- WHAT TO WORK ON -
Print exactly, and only, the lines running from the line containing "ón-hydrogél" through the end of the records below.

- Stored data entries -
-- Opening Marker --
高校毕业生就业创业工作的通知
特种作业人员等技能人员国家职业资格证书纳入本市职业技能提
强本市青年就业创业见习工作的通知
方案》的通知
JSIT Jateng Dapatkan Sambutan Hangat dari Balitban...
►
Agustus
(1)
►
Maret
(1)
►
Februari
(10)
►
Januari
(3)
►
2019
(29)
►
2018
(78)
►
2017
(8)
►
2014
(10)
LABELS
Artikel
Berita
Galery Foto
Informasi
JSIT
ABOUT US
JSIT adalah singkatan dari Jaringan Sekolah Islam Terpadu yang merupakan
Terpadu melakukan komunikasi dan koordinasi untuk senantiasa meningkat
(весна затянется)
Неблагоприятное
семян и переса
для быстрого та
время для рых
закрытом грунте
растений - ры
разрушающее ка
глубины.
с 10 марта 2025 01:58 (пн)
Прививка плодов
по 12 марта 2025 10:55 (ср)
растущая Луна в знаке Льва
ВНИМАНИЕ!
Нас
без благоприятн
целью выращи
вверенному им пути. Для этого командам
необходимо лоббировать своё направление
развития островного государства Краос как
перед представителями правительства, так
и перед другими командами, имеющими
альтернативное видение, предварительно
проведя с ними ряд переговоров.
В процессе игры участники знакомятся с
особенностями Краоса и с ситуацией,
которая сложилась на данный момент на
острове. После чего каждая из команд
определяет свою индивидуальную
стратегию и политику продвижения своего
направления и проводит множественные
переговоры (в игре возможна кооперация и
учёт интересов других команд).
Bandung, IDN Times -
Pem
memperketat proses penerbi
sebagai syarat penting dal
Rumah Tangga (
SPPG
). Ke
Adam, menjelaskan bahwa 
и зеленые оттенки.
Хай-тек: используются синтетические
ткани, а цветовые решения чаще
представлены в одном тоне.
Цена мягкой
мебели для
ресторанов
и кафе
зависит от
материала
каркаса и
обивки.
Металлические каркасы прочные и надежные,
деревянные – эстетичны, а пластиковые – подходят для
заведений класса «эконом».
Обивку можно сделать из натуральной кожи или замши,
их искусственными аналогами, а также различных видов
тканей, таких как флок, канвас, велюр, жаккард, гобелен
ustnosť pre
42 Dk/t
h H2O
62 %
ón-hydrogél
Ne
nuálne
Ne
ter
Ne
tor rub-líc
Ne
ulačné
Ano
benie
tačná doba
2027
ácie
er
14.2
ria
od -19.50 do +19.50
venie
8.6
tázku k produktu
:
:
-- Closing Marker --
- WRITTEN SOLUTION -
ón-hydrogél
Ne
nuálne
Ne
ter
Ne
tor rub-líc
Ne
ulačné
Ano
benie
tačná doba
2027
ácie
er
14.2
ria
od -19.50 do +19.50
venie
8.6
tázku k produktu
:
:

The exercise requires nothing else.